Le lieutenant-colonel, Ahmed Assiri, conseiller du ministre saoudien de la Défense avait affirmé, la semaine écoulée, dans des déclarations à la chaîne de télévision saoudienne «al-Arabiya», la prédisposition de son pays à participer à des opérations terrestres contre Daech en Syrie, si une unanimité se dessine par le commandement de la coalition internationale.
Le ministre d’Etat, ministre émirati des Affaires étrangères Anouar Ibn Mohamed Kerkach avait, ensuite, souligné «l’impératif de soutenir les efforts de lutte anti-Daech".
«Les Emirats Arabes Unis sont disposés à appuyer la coalition de lutte anti-Daech en engageant des troupes terrestres», a-t-il annoncé.
Sur un autre plan, le ministre turc a dit avoir tenu informé son homologue américain, John Kerry, de la position d’Ankara vis-à-vis du Parti de l’Union Démocratique kurde syrien (PYD) et des unités de protection du peuple Kurde (YPG), branche syrienne de l’organisation terroriste du PKK.
Cavusoglu a dit avoir transmis à Kerry, au cours d’un entretien téléphonique effectué, plus tôt dans la journée du samedi, l’opposition de la Turquie à ces organisations.
«Nous n’avons pas de problèmes avec nos frères kurdes, que ce soit en Syrie ou en Irak, voire même en Turquie.

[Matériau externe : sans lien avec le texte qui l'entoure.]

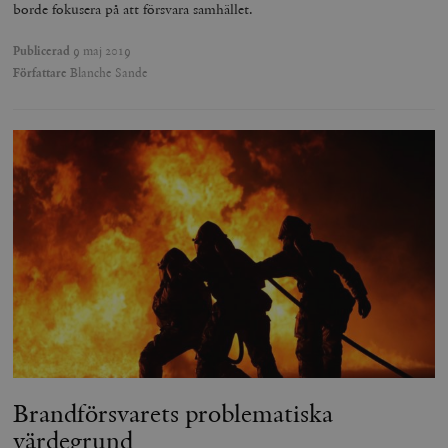
borde fokusera på att försvara samhället.
Publicerad
9 maj 2019
Författare
Blanche Sande
Brandförsvarets problematiska
värdegrund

Au contraire , nous bénéficions de fortes relations avec le District du Nord de l’Irak et nous leur apportons de l’aide dans les différents domaines». , a-t-il encore soutenu.
«Nous avons montré à la partie américaine des documents prouvant la relation établie entre le PYD et le YPG avec le PKK, leur imbrication, noms et photos à l’appui et les Américains constateront cette vérité», a-t-il lancé.
«Les Etats-Unis sont nos alliés et nos amis et nous n’estimons pas comme étant judicieux ce rapprochement entre Washington et pareils groupes terroristes», a-t-il encore dit.
Un différend oppose Ankara à Washington au cours de la période écoulée au sujet de la classification des organisations terroristes.
Bien que les Etats Unis d’Amérique aient classé l’organisation du PKK sur la liste des « organisations terroristes », ils refusent cependant d'inscrire le PYD sur la même liste, sous prétexte du « concours apporté par cette formation à la guerre contre Daech ».
Le ministère turc des Affaires étrangères avait convoqué, mardi dernier, l’ambassadeur américain à Ankara, John Bass, sur fond des déclarations du porte-parole du département d’Etat, John Kirby où il disait que le « PYD n’est pas une organisation terroriste ».